→ **Job item**
Number of lines below with the word "contains": state it and write nothing more.

→ **Supplied data**
--

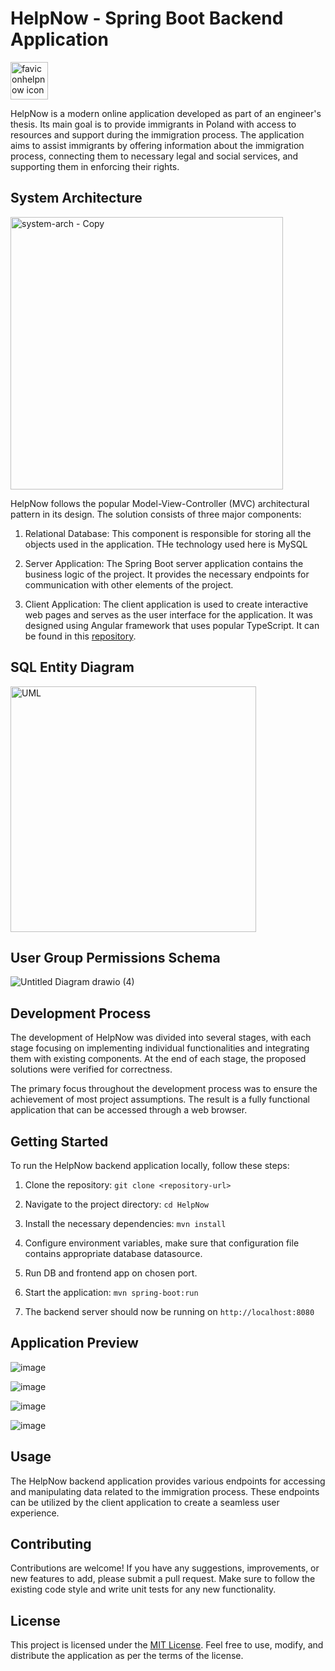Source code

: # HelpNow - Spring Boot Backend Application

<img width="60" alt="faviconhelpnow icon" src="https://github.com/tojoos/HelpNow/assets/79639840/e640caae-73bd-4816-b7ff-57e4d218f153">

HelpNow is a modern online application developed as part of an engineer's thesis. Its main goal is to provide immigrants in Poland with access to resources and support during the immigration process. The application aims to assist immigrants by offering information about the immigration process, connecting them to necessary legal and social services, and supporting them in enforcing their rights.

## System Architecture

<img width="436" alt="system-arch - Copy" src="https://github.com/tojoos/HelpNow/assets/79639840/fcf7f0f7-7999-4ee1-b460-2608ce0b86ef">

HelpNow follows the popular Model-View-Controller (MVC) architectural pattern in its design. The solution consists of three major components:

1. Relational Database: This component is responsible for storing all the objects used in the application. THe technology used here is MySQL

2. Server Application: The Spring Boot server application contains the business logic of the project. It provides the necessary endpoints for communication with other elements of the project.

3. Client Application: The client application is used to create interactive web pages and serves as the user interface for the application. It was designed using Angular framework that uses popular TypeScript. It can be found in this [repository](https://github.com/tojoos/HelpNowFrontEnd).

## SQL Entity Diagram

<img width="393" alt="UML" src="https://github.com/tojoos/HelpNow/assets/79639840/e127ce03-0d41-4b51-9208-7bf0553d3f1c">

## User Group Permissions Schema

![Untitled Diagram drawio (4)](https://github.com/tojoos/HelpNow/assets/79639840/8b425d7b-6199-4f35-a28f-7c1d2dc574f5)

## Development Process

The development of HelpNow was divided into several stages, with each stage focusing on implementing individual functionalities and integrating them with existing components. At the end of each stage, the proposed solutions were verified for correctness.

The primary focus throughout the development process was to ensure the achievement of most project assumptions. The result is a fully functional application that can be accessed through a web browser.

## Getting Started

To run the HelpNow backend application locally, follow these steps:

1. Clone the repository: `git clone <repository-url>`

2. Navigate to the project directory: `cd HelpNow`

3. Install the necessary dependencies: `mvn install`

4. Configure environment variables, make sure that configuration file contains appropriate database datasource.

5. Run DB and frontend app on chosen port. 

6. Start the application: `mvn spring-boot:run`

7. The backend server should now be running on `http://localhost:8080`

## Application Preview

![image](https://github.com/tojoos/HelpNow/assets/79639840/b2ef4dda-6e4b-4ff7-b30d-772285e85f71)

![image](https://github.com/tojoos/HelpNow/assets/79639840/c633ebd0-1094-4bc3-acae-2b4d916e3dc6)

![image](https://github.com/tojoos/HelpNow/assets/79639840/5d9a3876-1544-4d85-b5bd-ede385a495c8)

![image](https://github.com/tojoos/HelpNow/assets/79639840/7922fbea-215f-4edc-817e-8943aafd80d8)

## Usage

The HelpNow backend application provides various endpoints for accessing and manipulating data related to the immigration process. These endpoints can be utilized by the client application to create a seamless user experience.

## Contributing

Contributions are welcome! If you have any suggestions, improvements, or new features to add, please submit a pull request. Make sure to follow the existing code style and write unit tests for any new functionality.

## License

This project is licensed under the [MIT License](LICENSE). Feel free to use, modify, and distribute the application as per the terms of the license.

--

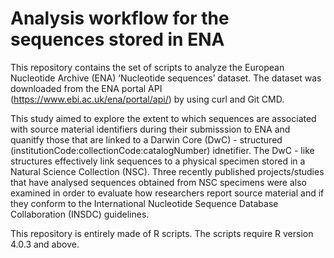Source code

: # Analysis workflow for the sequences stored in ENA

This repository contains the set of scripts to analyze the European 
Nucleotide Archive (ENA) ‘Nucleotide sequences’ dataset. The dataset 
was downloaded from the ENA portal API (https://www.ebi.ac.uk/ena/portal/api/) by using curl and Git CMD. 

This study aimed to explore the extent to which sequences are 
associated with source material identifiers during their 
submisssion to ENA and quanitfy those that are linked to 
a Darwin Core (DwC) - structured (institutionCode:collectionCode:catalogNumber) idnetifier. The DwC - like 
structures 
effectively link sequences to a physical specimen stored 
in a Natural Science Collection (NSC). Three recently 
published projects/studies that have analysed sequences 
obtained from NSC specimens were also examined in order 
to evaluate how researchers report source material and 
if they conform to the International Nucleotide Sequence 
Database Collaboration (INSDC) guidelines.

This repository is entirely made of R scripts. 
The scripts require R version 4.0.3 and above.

--

→ **Output of the exercise**
3